SIGMOD2025

SieveSketch: A Fine-grained and Adaptive Sketch Framework for Accurate Frequency Estimation

Shishi Zhang, Yaping Xu, Lu Tang

摘要

Estimating item frequencies in data streams is a fundamental task that supports a wide range of applications. To improve accuracy, existing algorithms typically employ filters to handle cold (infrequent) and hot (frequent) items separately. However, their accuracy often degrades across different data streams due to fixed parameter settings. Once the filter reaches its capacity, it can no longer effectively distinguish target items, resulting in a significant drop in accuracy. To achieve higher accuracy and better adaptability to data streams, we propose SieveSketch, a novel framework for frequency estimation in data stream processing.
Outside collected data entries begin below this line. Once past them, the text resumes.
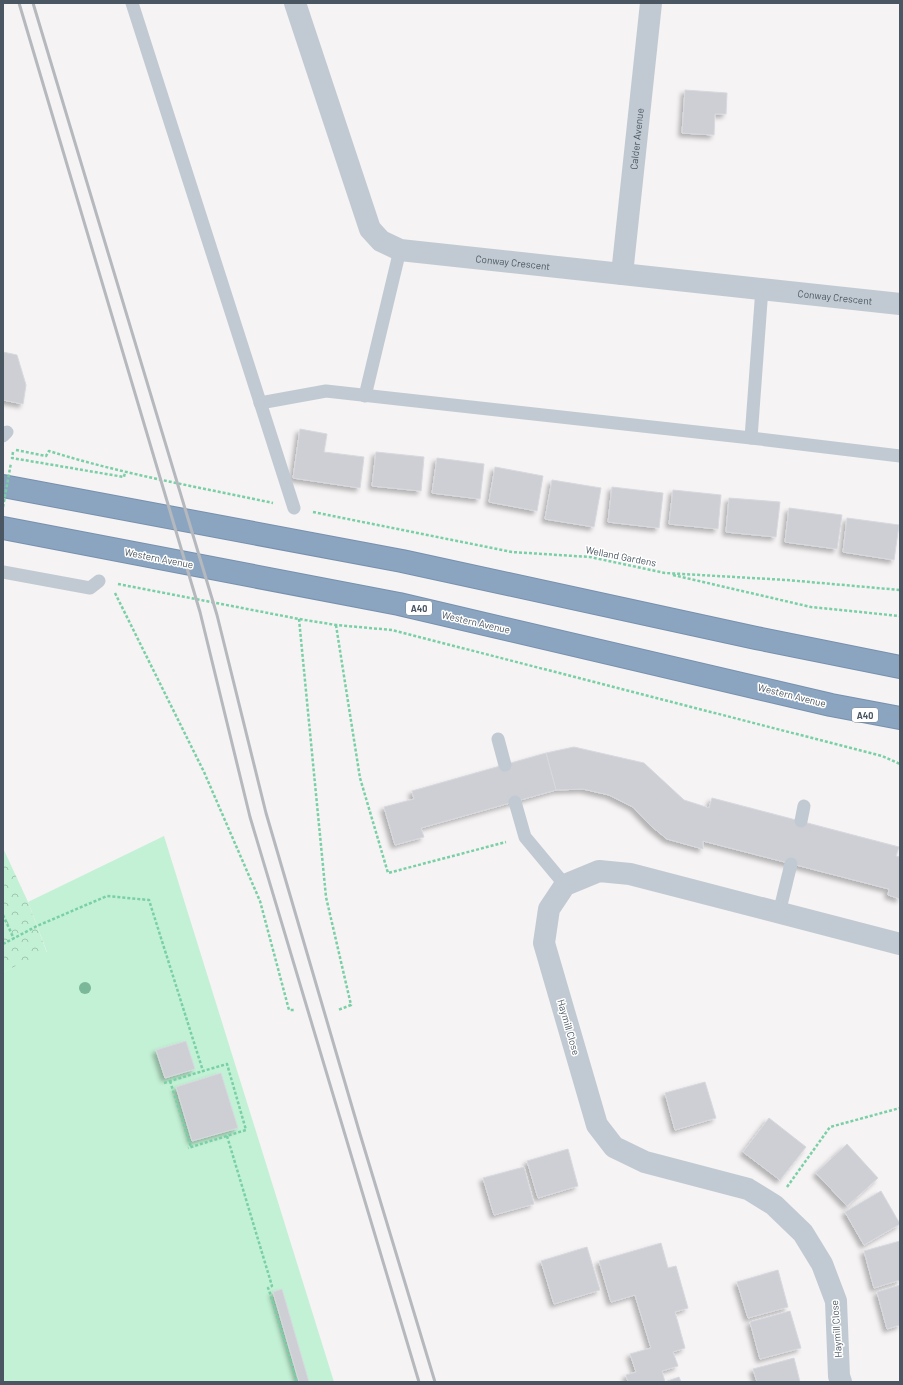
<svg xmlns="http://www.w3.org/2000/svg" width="903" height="1385" viewBox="0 0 903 1385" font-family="Barlow,sans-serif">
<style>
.forest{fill:url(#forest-crowns)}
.pitch{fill:#c3f1d5}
.building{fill:#cdcfd5;stroke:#d7d9de;filter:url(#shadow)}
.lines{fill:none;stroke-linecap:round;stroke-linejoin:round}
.highway-casing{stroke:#7690ad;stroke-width:24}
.path{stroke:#7ad0a6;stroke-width:2.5;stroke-dasharray:3 2;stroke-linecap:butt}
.lane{stroke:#c1cad2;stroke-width:13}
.street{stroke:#c1cad2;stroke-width:22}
.highway{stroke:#8ba5c1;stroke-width:22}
.rail{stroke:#b5b8bd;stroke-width:3}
.path-bridge{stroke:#7ad0a6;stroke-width:2.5;stroke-dasharray:3 2;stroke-linecap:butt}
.tree{fill:#7bb799}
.labels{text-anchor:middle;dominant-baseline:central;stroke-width:3;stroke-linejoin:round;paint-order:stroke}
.shield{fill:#fff;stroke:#808990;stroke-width:1}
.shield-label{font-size:9px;font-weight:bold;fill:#4a5661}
.street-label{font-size:10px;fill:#4a5661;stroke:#fff}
</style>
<defs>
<pattern id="forest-crowns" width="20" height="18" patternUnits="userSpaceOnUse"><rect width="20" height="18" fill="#c3f1d5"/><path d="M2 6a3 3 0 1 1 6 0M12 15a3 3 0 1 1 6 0" fill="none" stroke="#a0c6b0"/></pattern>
<filter id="shadow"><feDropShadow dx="-3.5" dy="3.5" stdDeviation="2" flood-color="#0004"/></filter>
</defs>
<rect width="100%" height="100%" fill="#f5f3f3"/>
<polygon class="forest" points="3,848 28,902 47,953 3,972"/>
<polygon class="pitch" points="164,836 334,1382 3,1382 3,972 47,952 28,902"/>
<g class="building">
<polygon points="685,90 727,93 726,114 715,114 714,135 682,133"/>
<polygon points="3,352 17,355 26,385 23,404 3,400"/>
<polygon points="300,429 327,434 324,452 364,457 360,488 293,478"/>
<polygon points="376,452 424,457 421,491 372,486"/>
<polygon points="437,458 484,464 480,499 432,493"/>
<polygon points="495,467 543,476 537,511 489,502"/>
<polygon points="552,480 601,488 594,527 545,519"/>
<polygon points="612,487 663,493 659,528 608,522"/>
<polygon points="673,490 721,495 718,529 669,524"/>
<polygon points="729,498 780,502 776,537 726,532"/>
<polygon points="789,508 842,515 837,549 785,542"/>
<polygon points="847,518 899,525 894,560 843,552"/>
<polygon points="574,747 644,763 684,800 709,808 712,798 899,847 896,856 900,857 900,899 888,895 889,889 703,841 703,849 667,839 651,826 633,807 609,795 583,789 556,790 546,753"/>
<polygon points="546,753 556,790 421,828 424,837 395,845 384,807 414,799 412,791"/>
<polygon points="186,1041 195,1069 165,1078 156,1050"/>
<polygon points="221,1073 238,1128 192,1141 176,1087"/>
<polygon points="705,1082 716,1118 675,1130 665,1093"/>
<polygon points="769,1118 806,1147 780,1180 743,1152"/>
<polygon points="847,1144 878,1178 847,1206 816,1173"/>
<polygon points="568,1149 578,1186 538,1198 527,1161"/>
<polygon points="524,1167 534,1204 494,1215 483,1178"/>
<polygon points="881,1191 900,1224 864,1245 845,1212"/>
<polygon points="900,1241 900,1280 874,1288 864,1251"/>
<polygon points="661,1243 668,1268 676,1266 688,1308 675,1312 685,1348 673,1352 678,1366 662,1371 665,1382 679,1377 681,1382 628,1382 626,1375 636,1372 630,1354 651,1348 635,1295 611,1302 599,1261"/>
<polygon points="587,1247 600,1290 554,1304 541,1261"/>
<polygon points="778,1270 788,1307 748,1318 737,1282"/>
<polygon points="900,1285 900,1325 887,1329 877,1292"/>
<polygon points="282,1289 309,1382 299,1382 273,1292"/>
<polygon points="790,1311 801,1348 760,1359 750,1322"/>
<polygon points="794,1358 800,1382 757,1382 753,1369"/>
</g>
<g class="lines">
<defs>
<g id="highway">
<polyline points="3,486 402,561 756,638 900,667"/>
<polyline points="3,528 399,604 831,705 900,718"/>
</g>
</defs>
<use href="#highway" class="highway-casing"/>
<g class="path">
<path d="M16,450L46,456L49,451C122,474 198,487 273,503"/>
<polyline points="13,452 12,458 124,477 125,472"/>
<polyline points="313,512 512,552 590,557 665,573 787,580 900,590"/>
<polyline points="673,575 811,607 900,616"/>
<polyline points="118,584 299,619 336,625 392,630 882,756 900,764"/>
<polyline points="115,593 204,772 260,901 289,1010 295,1010"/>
<polyline points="299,619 326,897 351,1005 338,1010"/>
<polyline points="336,625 360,778 388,873 506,842"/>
<polyline points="3,915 14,939"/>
<polyline points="3,944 37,926 107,896 149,900 203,1071 227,1064 246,1130 188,1148"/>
<polyline points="170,1081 191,1147"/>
<polyline points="164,1083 203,1071"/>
<polyline points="227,1136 272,1286 268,1288 269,1290 297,1382"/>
<polyline points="787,1187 830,1127 900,1108"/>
</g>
<g class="lane">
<polyline points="132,3 294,508"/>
<polyline points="365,396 400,250"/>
<polyline points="260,403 326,391 751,438 900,456"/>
<polyline points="3,436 7,432"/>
<polyline points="751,438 762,288"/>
<polyline points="3,572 90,588 99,581"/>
<polyline points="498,739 505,765"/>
<polyline points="515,802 525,837 565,885"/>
<polyline points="801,821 804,806"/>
<polyline points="779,913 791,864"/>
</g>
<g class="street">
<path id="s1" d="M295,3L370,229L381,241L400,250L900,304"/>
<path id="s2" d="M622,274L651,3"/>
<polyline points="841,1382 839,1376 836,1301 822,1264 803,1233 774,1205 748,1189 645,1162 614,1147 597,1125 544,943 549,909 565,885 599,871 630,874 900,944"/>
</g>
<use href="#highway" class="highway"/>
<g class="rail">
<polyline points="19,3 200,612 250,817 419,1382"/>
<polyline points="33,3 217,615 266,813 360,1134 435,1382"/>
</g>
<polyline class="path-bridge" points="3,507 11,463"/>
</g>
<circle class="tree" cx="85" cy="988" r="6"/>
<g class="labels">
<g class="shield">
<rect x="406" y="601" width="26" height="14" rx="3"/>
<rect x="852" y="708" width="26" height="14" rx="3"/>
</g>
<g class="shield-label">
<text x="419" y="608">A40</text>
<text x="865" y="715">A40</text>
</g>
<g class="street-label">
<text stroke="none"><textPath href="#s2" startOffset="136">Calder Avenue</textPath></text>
<text stroke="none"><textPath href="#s1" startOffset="389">Conway Crescent</textPath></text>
<text stroke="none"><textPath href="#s1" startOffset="713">Conway Crescent</textPath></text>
<text transform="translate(621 556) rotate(11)">Welland Gardens</text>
<text transform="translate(159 558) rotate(11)">Western Avenue</text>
<text transform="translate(476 622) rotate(13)">Western Avenue</text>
<text transform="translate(792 695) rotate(14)">Western Avenue</text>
<text transform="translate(569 1027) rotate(74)">Haymill Close</text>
<text transform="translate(836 1329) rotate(-94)">Haymill Close</text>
</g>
</g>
<rect width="903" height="1385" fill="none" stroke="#4a5661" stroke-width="8"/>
</svg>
Inspired by two observations of narrow cold-item frequency range and different sensitivity of items to hash collisions, SieveSketch proposes adaptive scaling to adjust the count range of each counter with few bits (e.g. 4 bits) to record massive cold items efficiently, and takes a frequency-oriented counting method to process items at a more fine-grained level to improve the accuracy. We theoretically analyze the error bound of SieveSketch. We conduct extensive experiments on real-world and synthetic datasets, and the results show that, compared to the state-of-the-art, SieveSketch reduces the estimation error by up to 222.1 times.